Chattypatty1 · 26/01/2026 10:48

Also know this sounds like a silly question. But how do you mums who work full time do it with two children ?

I earn a lot more than £2600 per month, maternity pay was full pay for 6 months, and have family to help with some childcare and school pick ups

BumpyWinds · 26/01/2026 14:02

If he's a Term Time Only employee at a school, he'll be paid every month but only for 44 weeks. Min wage at £12.21 x 35 hours x 44 weeks = £18,803.40 for the year. Net income per year for this is £17,058.88 = £1,421 per month. I'm not sure if he has to pay student loans or pensions out of this (I'd be surprised as that would make total pay less than MW), but it's really not very much money even at the full rate.

How are you going to afford childcare or maternity leave??

I have a suspicion he either earns more than he's telling you (have you seen his payslips?) or he's over-sold his role to you because someone running an inclusion unit of a school wouldn't be on minimum wage I'm sure. I know schools don't pay well, but minimum wage is the level for Teaching Assistants and support staff.
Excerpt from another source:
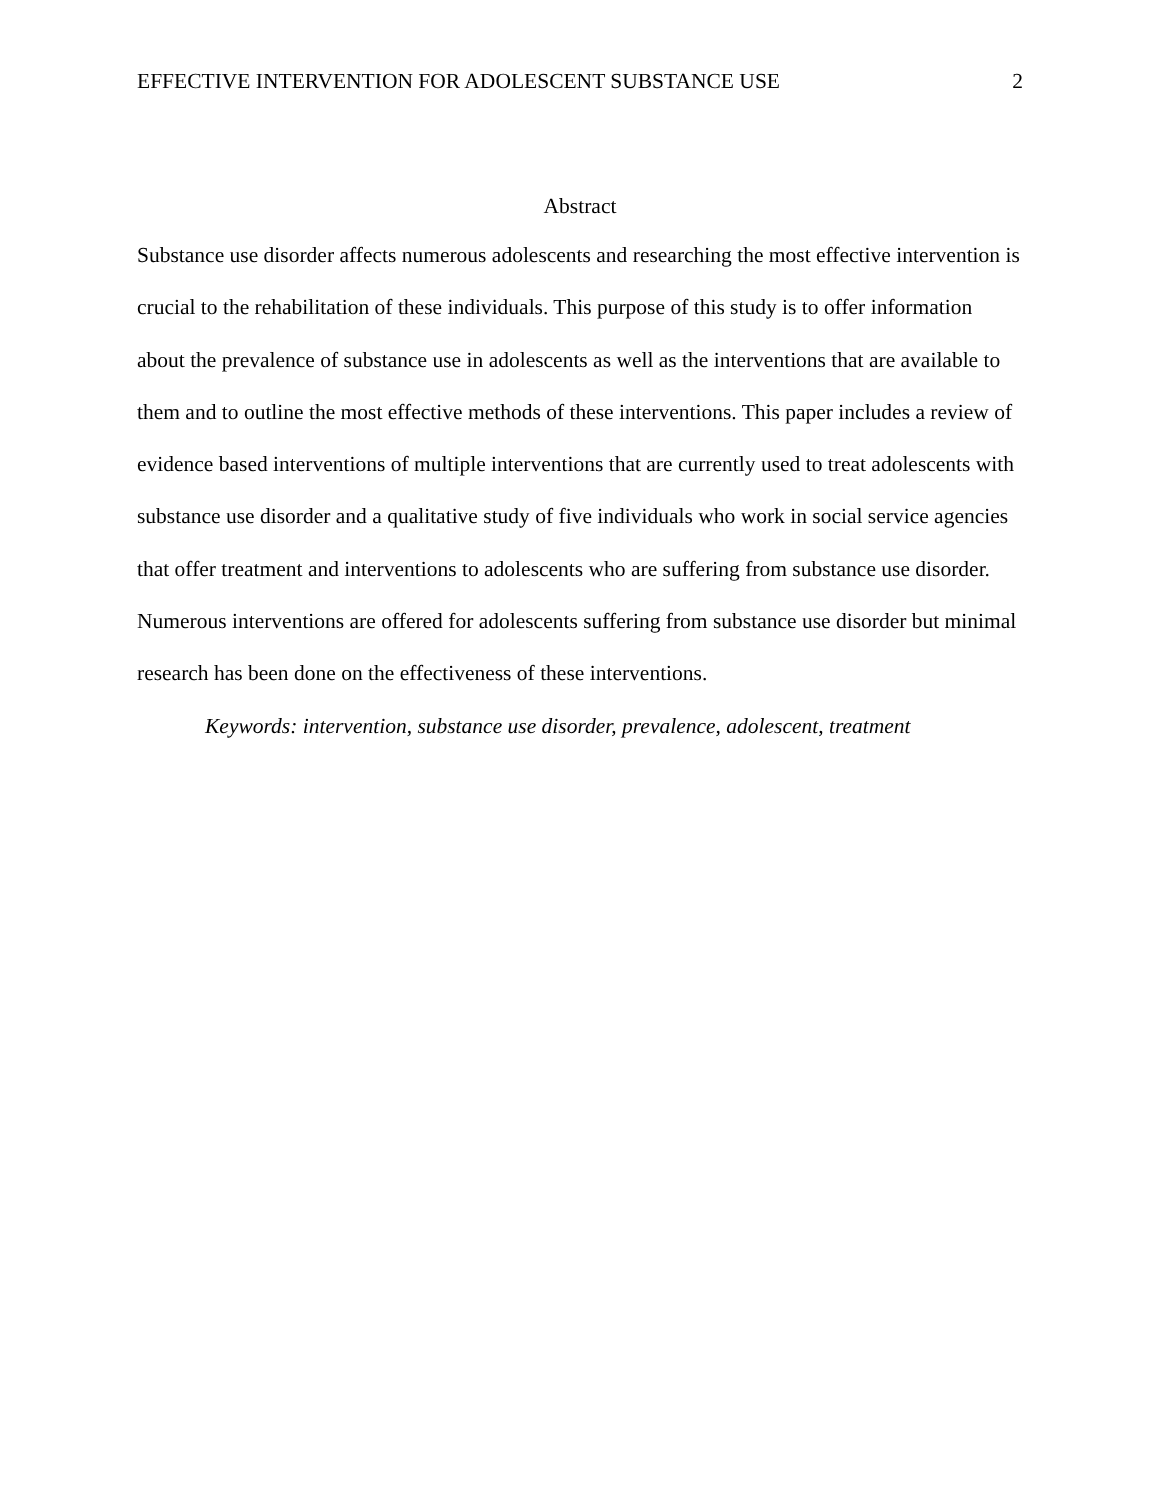EFFECTIVE INTERVENTION FOR ADOLESCENT SUBSTANCE USE 2
Abstract
Substance use disorder affects numerous adolescents and researching the most effective intervention is crucial to the rehabilitation of these individuals. This purpose of this study is to offer information about the prevalence of substance use in adolescents as well as the interventions that are available to them and to outline the most effective methods of these interventions. This paper includes a review of evidence based interventions of multiple interventions that are currently used to treat adolescents with substance use disorder and a qualitative study of five individuals who work in social service agencies that offer treatment and interventions to adolescents who are suffering from substance use disorder. Numerous interventions are offered for adolescents suffering from substance use disorder but minimal research has been done on the effectiveness of these interventions.
Keywords: intervention, substance use disorder, prevalence, adolescent, treatment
ManyATrueWord · 26/01/2026 14:03

Oh, goodness! Whilst I love seeing women come together and help a poster see the reality of her situation before she gets more hurt, I really wish that these things sometimes had a happy ending.
@Chattypatty1 I agree with the covert narcissism suggestion. Refusing to do numbers is one. Using self flagelation as a tool to avoid you examining reality is another. The number of hours versus the number of £ coming in suggest he is up to something, probably another woman. He's trying to chain you to the kitchen sink barefoot and pregnant.

TreadSoftlyOnMyDreams · 26/01/2026 14:07

6 months into role. Just how hands on was he with your child over the Christmas holidays?

He's avoiding doing any parenting by faffing about at school after hours. It would be a hell would freeze over from me too.

lechatnoir · 26/01/2026 14:12

For those questioning the wage, £1200pcm does actually sound about right for a TA on NMW annualised as they will only be contracted for 38 weeks but paid over 12 months . What I would question is whether it's actually worth him working whilst paying for childcare if not now then it most certainly wouldn't be for two children if you go down this route.

My DH took a year off to care for our 2 children and was the traditional SAHP ie he took care of children & home during the week and we shared at the weekend. He did actually get a PT evening job 2 days a week and this meant with the savings from childcare and extra income we didn't feel the impact of a 2nd child quite so much plus it was great for his sanity/mental health as he found it quite lonely being a dad in a mum's world. DO NOT go down this route if he's a lazy fucker as he'll end up basically hanging around at home minding the kids doing bugger all.

Christmasinmecar · 26/01/2026 14:13

I would be saying when you can physically concieve, carry and give birth to a baby himself and him alone, not surrogrates then yes go ahead.
Until then NO WAY.
If he was going to continue with the 'we'll work it out' or 'baby or else' then it would be a case of shut the door on the way out Joe.